Recorded data:

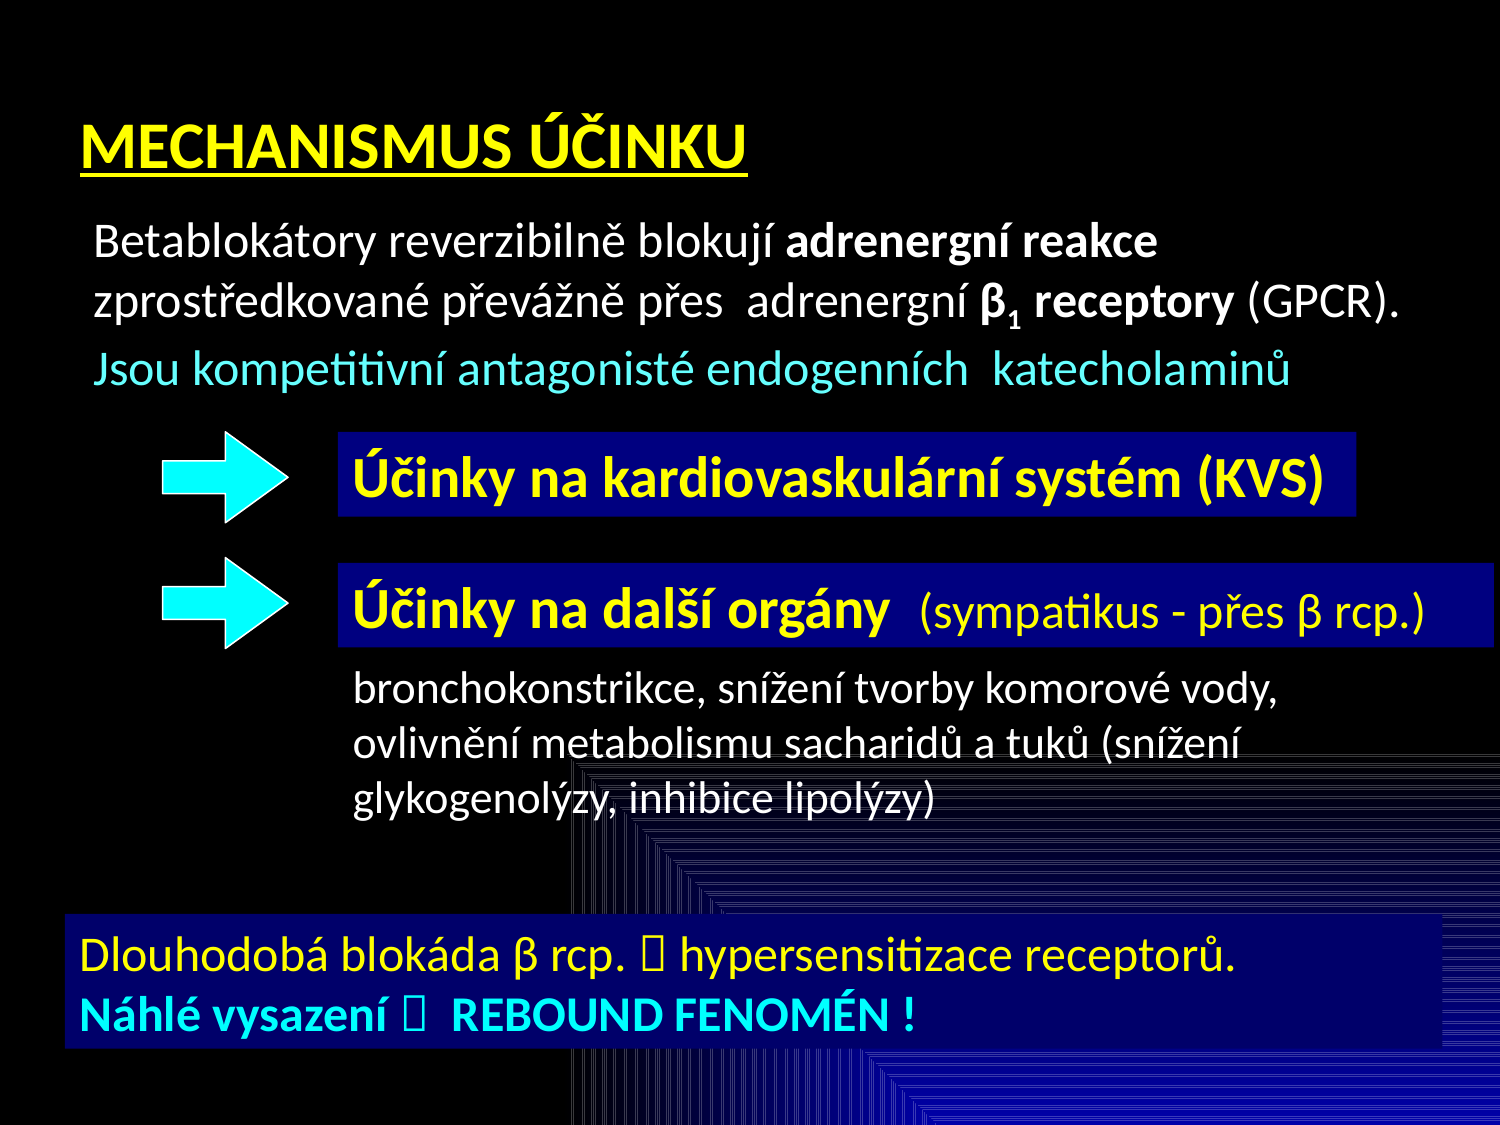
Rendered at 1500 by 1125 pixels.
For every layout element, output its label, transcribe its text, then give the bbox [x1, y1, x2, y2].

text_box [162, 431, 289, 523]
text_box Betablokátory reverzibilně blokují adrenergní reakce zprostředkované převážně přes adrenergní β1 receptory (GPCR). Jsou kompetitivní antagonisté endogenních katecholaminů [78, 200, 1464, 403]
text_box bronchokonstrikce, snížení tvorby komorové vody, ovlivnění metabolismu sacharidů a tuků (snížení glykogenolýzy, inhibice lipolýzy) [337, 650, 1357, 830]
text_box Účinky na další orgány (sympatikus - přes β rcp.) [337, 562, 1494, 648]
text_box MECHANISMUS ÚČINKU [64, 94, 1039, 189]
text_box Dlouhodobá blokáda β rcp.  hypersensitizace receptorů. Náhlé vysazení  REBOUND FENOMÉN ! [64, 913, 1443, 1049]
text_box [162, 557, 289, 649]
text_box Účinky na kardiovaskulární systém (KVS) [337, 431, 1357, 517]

* * *

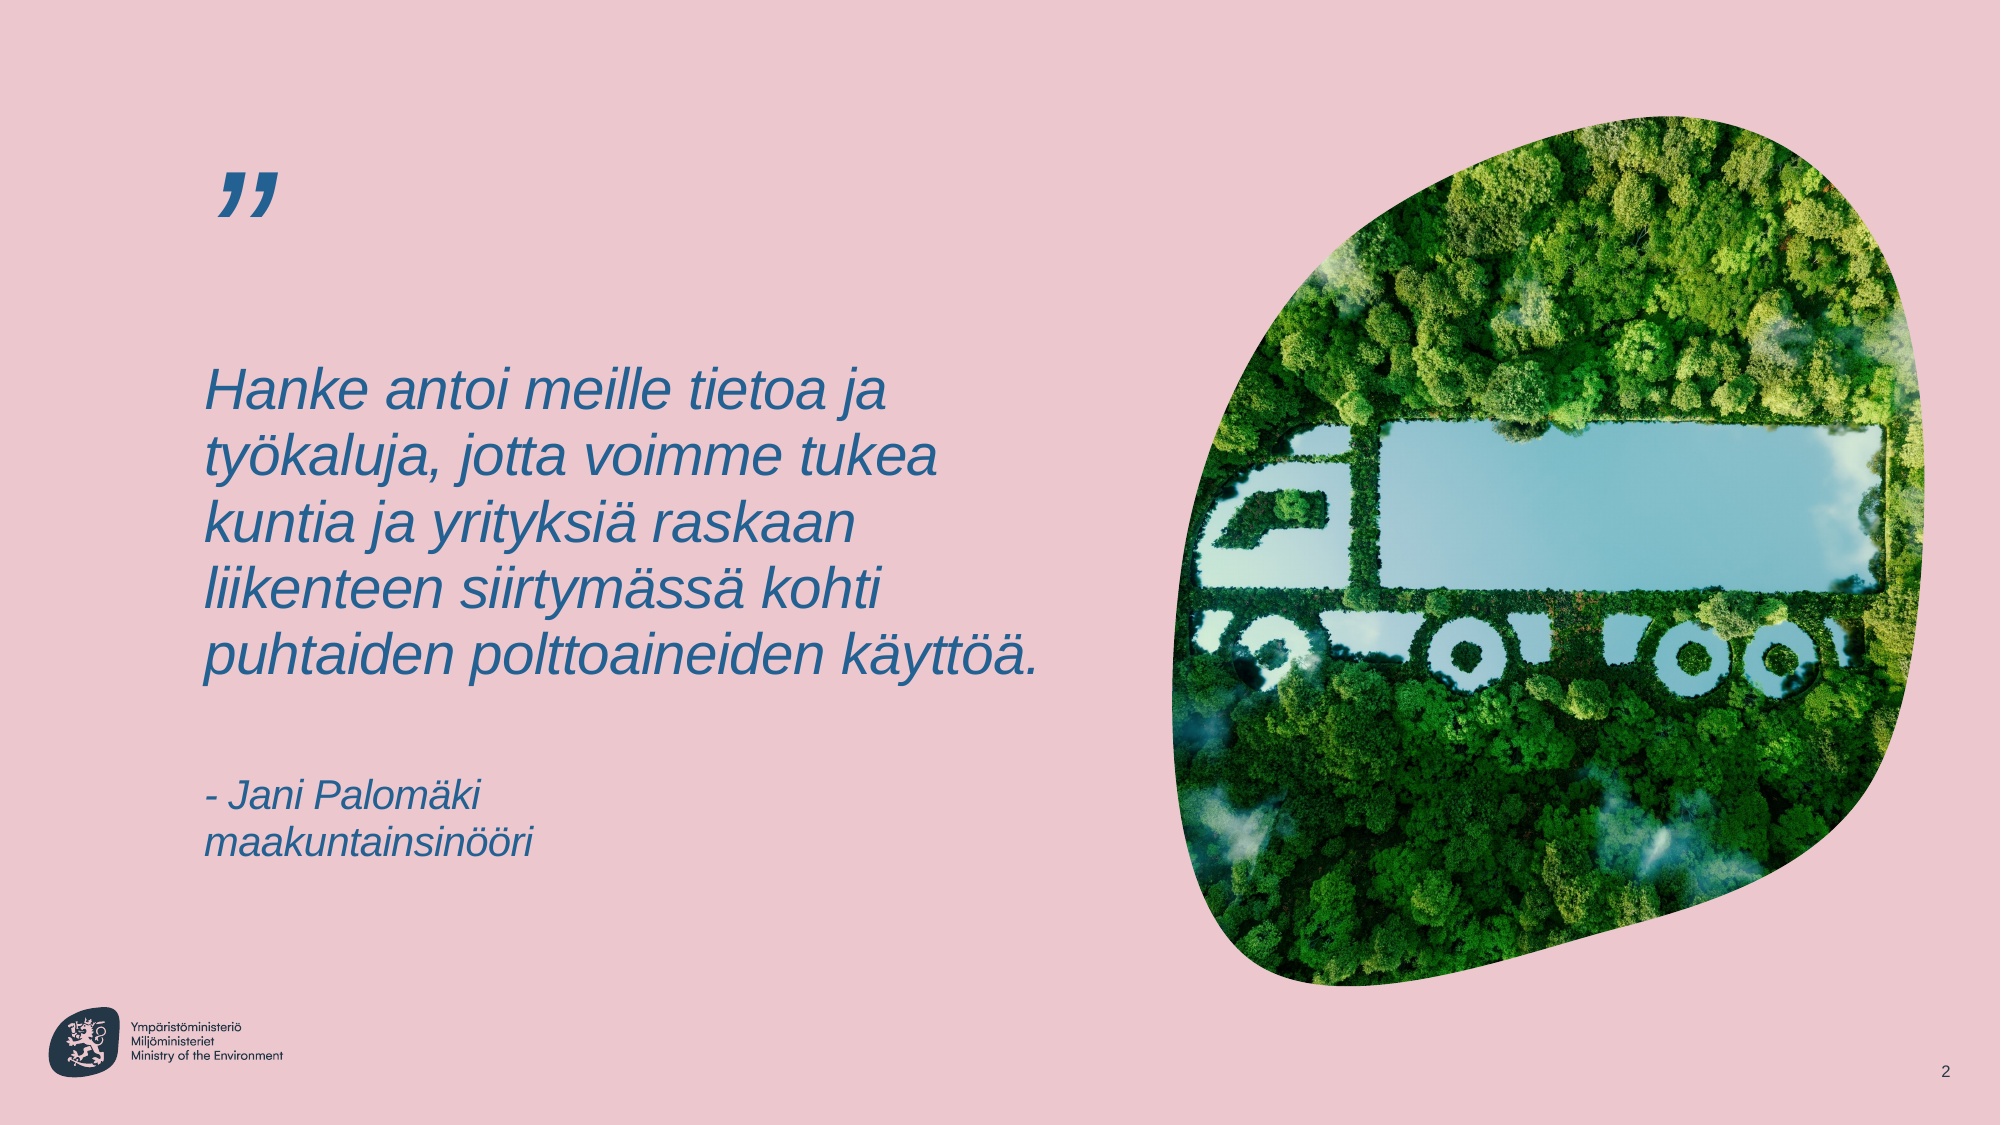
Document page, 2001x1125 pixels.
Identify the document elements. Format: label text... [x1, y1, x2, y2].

Exercise description: Give the exact lines, and only those, from the line containing "Document page, 2001x1125 pixels." through the line containing "Identify the document" in the entries above.

Problem solution:
Document page, 2001x1125 pixels.
Identify the document elements. Format: label text... [x1, y1, x2, y2].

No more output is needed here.